The after-school TV show my mother used to show us (my brother and me), was TOS. I wish I could say I remember it, or that I learned a lot from Spock, but really, that was like 25 years ago, who the hell remembers. I do remember TNG, because when that aired, I was at least in my teens. I also remember that watching TNG made me interested in TOS again. But only many years later – about 5 years ago – I actually got to watch several episodes of the original Star Trek.
And they were… good?
I was surprised, because generally speaking, every show that was made before the 90’s is, by default, junk – and the further you go back, the junkier the show. TOS, among others, proved to me how wrong this default assumption can be. A lot of episodes are kinda old, featuring well-used tropes (through no fault of TOS), but a lot of the dialog is actually pretty good, and the characters are pretty awesome. In fact, only when watching the show as an adult I realized that Spock is an alien.

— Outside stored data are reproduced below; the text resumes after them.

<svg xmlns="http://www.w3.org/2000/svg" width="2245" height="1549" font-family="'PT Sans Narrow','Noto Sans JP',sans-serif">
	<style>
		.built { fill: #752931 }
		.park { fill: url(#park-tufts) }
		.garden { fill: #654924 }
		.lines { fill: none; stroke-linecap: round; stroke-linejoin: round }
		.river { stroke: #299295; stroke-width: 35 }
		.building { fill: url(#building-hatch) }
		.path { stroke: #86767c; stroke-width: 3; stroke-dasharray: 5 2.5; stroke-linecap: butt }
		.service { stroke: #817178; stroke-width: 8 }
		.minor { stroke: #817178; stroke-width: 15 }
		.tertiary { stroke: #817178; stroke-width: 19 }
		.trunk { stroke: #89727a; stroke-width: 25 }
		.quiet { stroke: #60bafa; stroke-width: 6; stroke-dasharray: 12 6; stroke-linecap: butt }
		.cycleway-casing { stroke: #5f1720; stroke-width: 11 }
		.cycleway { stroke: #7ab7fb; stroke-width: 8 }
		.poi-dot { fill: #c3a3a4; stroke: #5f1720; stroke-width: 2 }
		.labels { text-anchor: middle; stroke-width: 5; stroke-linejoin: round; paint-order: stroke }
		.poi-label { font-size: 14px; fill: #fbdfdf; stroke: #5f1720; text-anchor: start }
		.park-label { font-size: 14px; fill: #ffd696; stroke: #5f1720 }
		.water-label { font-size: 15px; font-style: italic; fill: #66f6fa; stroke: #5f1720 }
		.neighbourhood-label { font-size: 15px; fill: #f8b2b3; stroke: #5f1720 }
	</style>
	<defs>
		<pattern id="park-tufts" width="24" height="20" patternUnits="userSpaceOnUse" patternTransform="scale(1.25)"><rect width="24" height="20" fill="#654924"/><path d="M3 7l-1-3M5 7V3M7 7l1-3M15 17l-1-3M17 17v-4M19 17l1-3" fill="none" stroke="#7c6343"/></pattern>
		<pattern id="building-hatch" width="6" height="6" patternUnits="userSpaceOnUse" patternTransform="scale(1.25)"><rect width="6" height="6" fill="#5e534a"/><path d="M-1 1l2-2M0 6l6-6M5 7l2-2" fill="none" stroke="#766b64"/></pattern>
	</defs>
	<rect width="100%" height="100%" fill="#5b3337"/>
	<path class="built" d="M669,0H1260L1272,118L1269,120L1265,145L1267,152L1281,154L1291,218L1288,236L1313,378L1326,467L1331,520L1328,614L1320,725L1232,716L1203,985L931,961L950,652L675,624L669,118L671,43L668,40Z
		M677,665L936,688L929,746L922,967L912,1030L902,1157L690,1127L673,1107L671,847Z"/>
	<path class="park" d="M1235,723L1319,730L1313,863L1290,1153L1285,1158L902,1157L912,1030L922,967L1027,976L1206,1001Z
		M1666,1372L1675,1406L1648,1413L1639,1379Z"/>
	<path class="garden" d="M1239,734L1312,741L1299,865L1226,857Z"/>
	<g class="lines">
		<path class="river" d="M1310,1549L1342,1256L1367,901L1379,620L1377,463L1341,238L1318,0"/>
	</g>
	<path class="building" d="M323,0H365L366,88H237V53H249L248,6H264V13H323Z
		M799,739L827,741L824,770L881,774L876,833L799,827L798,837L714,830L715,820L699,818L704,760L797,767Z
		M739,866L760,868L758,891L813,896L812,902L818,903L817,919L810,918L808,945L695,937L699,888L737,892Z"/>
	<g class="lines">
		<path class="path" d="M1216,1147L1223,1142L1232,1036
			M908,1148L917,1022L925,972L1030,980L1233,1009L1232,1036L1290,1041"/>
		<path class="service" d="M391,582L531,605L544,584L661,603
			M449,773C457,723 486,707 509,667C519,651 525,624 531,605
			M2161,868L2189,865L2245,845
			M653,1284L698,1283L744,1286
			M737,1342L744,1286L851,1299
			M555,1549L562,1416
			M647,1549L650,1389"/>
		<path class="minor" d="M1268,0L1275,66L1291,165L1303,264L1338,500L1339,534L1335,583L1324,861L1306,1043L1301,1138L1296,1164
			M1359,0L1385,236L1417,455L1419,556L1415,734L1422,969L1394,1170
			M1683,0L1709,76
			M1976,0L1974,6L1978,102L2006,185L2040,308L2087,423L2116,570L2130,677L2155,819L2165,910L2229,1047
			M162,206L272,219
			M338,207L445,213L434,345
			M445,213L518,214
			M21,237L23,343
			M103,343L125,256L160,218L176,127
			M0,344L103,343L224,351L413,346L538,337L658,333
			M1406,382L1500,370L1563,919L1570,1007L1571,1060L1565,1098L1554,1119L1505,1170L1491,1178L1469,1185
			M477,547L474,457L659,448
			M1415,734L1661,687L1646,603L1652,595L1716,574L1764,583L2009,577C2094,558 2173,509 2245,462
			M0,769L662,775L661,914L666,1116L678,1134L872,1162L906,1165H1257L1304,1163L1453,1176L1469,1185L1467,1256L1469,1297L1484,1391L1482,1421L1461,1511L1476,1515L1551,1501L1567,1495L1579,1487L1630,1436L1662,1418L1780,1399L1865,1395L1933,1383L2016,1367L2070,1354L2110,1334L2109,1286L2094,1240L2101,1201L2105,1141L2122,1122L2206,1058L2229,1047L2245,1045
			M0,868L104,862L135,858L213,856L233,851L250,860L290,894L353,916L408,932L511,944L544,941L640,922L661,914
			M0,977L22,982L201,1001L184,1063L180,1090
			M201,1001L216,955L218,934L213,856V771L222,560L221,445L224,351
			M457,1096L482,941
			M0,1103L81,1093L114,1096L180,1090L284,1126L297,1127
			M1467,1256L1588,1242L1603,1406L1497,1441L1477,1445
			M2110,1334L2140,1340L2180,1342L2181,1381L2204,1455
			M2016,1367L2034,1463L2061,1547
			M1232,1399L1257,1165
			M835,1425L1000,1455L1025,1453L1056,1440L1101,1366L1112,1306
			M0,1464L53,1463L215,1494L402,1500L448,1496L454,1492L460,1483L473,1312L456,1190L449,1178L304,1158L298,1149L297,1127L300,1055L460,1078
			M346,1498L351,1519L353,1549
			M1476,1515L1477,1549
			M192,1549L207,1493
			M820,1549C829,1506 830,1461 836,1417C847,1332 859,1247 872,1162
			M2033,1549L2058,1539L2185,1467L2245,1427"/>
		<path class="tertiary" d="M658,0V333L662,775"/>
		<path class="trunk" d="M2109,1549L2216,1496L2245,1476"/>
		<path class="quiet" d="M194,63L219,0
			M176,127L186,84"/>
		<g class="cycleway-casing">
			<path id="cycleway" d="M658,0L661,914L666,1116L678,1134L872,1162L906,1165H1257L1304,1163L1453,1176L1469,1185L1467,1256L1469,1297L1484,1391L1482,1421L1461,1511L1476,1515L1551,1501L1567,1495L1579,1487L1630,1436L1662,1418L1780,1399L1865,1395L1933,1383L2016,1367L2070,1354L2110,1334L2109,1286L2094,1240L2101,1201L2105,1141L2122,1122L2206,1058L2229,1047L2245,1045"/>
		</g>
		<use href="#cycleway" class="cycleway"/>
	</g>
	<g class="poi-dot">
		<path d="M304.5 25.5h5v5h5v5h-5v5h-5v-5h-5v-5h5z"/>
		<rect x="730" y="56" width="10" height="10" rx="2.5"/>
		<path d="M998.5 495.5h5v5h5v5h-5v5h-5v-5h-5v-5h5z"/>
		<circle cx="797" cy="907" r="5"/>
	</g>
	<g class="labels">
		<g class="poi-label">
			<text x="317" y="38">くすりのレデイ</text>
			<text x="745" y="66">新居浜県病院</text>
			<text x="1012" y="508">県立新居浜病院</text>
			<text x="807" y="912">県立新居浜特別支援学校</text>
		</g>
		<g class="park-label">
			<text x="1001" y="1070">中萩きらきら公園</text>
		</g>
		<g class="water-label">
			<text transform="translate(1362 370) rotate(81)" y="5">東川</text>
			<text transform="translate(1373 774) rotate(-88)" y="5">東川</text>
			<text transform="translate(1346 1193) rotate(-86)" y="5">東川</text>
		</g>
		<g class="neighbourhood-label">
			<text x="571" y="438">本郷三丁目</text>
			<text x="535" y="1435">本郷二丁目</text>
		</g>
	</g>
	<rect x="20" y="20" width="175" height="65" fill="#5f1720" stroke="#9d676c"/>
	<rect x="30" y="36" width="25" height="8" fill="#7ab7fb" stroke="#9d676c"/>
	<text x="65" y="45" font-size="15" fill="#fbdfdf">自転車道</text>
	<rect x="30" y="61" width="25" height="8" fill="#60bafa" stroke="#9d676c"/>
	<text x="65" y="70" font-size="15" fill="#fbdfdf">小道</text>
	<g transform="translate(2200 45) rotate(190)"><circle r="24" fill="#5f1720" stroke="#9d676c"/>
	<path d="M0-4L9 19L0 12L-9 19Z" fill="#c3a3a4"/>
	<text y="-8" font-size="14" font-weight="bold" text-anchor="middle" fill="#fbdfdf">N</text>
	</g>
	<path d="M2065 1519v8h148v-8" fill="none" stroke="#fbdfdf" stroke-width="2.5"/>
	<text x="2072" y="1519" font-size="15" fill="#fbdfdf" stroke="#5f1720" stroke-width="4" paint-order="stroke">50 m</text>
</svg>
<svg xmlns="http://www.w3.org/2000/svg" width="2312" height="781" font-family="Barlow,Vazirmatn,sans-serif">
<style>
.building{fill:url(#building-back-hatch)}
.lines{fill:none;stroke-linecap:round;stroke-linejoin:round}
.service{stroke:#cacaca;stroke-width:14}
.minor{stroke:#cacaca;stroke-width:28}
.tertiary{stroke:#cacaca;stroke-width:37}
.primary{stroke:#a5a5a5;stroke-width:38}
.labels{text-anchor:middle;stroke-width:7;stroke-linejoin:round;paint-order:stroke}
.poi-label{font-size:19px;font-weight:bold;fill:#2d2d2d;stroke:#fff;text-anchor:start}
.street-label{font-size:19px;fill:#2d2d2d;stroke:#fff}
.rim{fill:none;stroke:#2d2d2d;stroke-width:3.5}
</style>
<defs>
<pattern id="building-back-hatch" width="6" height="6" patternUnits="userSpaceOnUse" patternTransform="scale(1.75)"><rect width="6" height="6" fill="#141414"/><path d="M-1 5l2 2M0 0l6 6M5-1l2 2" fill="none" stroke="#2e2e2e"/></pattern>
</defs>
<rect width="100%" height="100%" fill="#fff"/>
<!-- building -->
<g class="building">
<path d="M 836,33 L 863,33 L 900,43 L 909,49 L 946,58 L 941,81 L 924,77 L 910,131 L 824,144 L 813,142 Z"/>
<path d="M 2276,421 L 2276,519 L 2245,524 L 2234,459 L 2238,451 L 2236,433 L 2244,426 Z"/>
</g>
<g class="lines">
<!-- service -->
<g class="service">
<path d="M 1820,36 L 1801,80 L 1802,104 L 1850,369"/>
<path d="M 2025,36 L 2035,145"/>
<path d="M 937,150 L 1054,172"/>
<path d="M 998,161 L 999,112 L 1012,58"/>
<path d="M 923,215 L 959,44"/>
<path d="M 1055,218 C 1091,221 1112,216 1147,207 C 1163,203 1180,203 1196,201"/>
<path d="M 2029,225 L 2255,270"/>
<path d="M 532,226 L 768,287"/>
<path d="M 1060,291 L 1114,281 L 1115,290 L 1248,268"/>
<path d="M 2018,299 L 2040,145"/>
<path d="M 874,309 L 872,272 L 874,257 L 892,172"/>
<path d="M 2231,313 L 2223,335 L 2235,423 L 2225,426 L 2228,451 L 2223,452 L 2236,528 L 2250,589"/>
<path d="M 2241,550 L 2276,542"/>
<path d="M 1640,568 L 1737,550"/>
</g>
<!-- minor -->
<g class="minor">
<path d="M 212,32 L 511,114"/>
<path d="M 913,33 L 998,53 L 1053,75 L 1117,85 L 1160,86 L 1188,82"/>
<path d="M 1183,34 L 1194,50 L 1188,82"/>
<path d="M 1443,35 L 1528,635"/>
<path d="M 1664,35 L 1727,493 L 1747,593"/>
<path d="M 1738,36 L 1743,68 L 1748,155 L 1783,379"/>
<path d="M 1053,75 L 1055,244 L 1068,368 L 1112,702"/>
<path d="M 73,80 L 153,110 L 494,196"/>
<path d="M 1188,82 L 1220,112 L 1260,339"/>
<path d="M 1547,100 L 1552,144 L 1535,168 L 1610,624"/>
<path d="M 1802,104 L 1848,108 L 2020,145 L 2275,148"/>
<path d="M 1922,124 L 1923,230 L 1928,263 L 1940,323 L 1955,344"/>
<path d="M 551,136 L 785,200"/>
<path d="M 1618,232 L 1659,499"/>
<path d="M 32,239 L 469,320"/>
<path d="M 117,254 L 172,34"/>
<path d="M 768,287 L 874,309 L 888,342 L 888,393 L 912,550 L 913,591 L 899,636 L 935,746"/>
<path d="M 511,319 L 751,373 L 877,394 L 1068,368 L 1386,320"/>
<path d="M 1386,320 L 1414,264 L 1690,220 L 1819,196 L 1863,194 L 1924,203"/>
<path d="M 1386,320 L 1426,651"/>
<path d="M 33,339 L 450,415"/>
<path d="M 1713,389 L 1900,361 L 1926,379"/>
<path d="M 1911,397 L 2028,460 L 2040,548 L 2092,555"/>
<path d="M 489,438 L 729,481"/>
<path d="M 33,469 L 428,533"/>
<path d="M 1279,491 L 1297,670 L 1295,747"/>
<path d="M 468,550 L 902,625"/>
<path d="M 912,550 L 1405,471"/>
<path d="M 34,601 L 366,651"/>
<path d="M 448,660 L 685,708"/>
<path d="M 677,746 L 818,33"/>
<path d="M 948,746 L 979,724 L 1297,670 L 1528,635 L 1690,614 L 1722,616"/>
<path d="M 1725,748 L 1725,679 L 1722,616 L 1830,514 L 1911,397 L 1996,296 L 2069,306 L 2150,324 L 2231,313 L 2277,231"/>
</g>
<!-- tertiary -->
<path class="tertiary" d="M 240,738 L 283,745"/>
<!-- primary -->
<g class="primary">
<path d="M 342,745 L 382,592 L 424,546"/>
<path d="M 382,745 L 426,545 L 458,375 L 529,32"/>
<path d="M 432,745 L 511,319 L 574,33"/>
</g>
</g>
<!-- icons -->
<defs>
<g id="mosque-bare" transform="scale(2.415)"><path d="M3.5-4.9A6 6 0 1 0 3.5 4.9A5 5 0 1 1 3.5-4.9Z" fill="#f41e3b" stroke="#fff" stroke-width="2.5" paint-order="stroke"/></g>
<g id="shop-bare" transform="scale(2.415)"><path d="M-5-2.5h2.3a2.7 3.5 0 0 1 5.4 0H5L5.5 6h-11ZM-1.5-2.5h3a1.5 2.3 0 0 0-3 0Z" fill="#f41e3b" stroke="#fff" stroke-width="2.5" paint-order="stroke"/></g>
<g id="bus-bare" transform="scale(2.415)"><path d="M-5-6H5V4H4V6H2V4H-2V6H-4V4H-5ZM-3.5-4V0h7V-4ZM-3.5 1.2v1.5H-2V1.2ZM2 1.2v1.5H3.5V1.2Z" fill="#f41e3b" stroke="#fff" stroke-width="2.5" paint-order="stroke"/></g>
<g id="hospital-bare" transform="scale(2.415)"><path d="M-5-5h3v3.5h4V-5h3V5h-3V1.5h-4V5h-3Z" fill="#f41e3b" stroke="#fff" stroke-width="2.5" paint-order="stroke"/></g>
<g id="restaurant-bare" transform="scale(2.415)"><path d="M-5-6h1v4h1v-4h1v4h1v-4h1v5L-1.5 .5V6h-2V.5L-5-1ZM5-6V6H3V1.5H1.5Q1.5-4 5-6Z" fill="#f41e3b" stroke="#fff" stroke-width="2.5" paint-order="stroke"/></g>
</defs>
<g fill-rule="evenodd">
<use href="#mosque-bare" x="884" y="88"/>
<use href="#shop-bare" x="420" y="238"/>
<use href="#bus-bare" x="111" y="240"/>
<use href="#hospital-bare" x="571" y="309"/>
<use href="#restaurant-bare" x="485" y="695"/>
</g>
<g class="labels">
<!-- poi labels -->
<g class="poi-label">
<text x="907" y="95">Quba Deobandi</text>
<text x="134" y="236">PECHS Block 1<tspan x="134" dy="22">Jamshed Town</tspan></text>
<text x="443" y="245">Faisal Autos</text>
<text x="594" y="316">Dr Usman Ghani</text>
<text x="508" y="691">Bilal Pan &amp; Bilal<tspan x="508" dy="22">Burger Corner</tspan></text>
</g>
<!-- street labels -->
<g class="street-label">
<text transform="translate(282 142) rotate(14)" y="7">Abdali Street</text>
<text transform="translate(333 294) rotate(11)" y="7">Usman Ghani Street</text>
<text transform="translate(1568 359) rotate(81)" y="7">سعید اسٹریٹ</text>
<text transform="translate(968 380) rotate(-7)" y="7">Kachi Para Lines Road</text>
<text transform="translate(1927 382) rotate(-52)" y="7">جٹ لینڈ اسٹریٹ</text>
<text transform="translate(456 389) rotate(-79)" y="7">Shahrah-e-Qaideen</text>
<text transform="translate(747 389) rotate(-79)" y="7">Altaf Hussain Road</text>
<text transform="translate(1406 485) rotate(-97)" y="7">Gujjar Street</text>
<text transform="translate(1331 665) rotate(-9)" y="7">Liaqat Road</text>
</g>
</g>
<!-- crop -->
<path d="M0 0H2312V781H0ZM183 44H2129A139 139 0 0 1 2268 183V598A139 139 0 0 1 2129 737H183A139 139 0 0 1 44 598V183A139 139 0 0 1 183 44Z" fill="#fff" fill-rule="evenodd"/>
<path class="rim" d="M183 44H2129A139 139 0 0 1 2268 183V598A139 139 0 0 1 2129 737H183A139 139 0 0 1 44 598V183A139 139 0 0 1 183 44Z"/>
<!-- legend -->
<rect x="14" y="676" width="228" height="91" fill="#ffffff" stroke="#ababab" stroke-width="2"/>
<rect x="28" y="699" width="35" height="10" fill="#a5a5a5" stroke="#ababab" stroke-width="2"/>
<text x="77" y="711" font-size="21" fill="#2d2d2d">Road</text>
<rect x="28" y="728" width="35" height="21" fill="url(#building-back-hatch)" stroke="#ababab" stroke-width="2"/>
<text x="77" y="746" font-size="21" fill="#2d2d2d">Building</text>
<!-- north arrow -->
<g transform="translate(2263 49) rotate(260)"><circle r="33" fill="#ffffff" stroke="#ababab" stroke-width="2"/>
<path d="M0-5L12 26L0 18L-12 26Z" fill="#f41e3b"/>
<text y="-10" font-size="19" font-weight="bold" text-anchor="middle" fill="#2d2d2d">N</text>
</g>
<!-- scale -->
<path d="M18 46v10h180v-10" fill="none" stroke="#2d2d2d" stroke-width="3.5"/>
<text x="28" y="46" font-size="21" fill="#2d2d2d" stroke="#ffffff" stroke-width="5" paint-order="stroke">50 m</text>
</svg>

I mean, I knew he was an alien even when I saw him at age 10 – with those ears and eyebrows, he’s either an alien or an elf, and I knew there are no elves in space – but he didn’t seem alien in behaviour. Stiff, sure, but I didn’t buy the “no emotions” thing as “not human-like”. I didn’t understand why they made him an alien, it seemed like a gimmick of a sort. With the TNG equivalent, Data, it was a lot more obvious – He’s a machine, of course he’s not human-like, that’s his thing. So Spock just seemed to me to be an inferior form of Data.
Only after watching Spock with adult eyes, I finally understood the point – his logical, calmed outlook isn’t supposed to make him “not human-like”; it’s important and interesting because he is human-like. He manages to keep a calm and logical outlook despite having emotions, despite being very similar to normal humans (like most humanoid aliens are, in ST). That’s also why they made him literally half-human- to drive the point home. Being Spock isn’t about being naturally composed and logical, it’s about achieving that through effort and methodical practice.
What I liked even more is that Leonard Nimoy himself seemed to adopt the same demeanor – whenever I saw him in any sort of public appearance or show, he was always calm and wise – but unlike Spock, that wasn’t all that he was, reminding us to also be laid back and fun.